Baim was one of the pioneers of interventional cardiology, having worked with John Simpson at Stanford in the early days of balloon angioplasty. He subsequently moved to Boston, establishing in 1981 the interventional cardiology program at Beth Israel Medical Center, and joining the faculty of Harvard Medical School.

In 2000 he was recruited by Brigham and Women's Hospital and in 2005 became the Chief Academic Officer of the Harvard Clinical Research Institute (HCRI). In 2006, he left clinical practice to become Executive Vice President and Chief Medical and Scientific Officer at Boston Scientific, the first of a series of clinicians to move to industry that year. At the time, Baim commented:

"I do not leave a lifetime career in academic medicine lightly, but I am convinced I can have a greater impact on the development of revolutionary health care technologies by becoming a member of the leadership team of what is now one of the world's largest medical device manufacturers."
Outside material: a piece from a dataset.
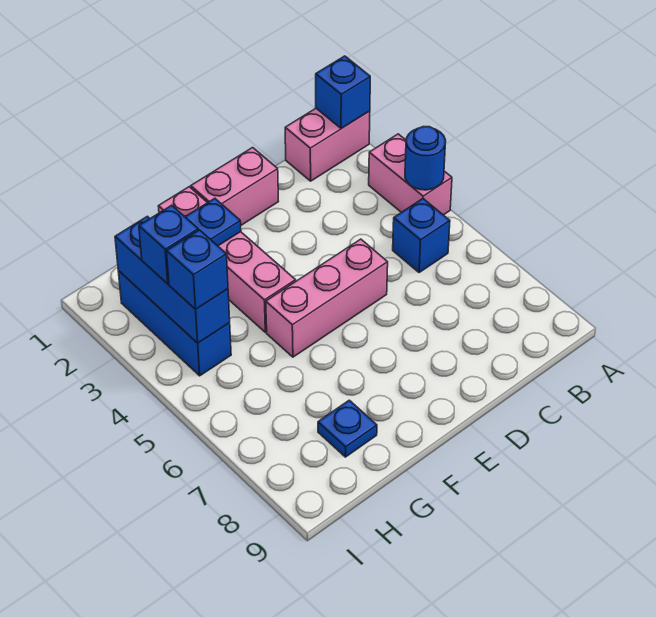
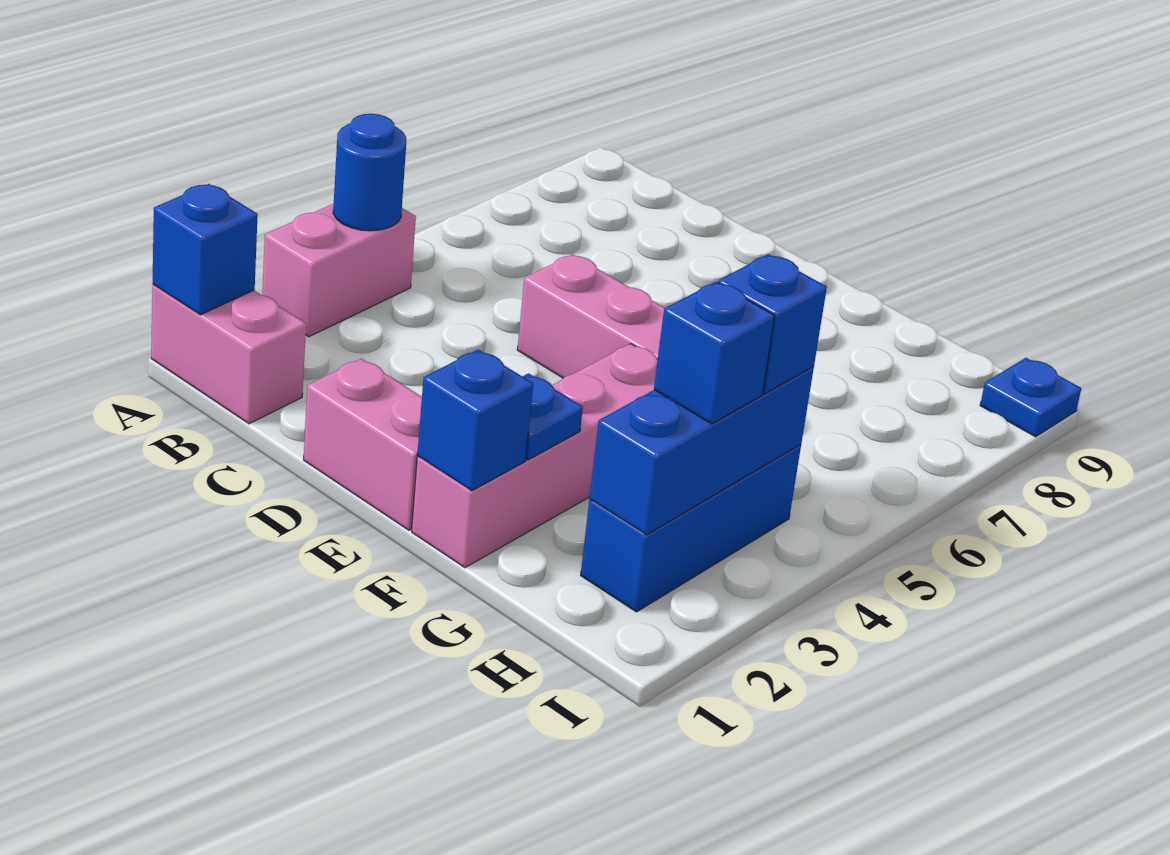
blue brick B5 level 1 -> blue brick F1 level 2
blue plate G8 level 1 -> blue plate I9 level 1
Indeed, Baim walked into the most challenging period for manufacturers of drug-eluting stents, for that year the so-called "firestorm" of the 2006 European Congress of Cardiology erupted, calling into question the safety of drug-eluting stents and the increased incidence of late stent thrombosis with these devices. Dr. Baim and Boston Scientific very quickly made public their collected data which showed this slight increase, but Dr. Baim remained firm that this issue did not result in an increase in heart attack or death. Subsequent studies have shown this to be true, although the issues around late stent thrombosis are still being investigated.

Commenting on Dr. Baim, Boston Scientific CEO Ray Elliot said that Baim was "a pioneer in the development of interventional cardiology.... The many contributions he made to science, medicine and medical technology will serve as a proud and enduring legacy."

Memorial services are set for Monday in Canton, Mass.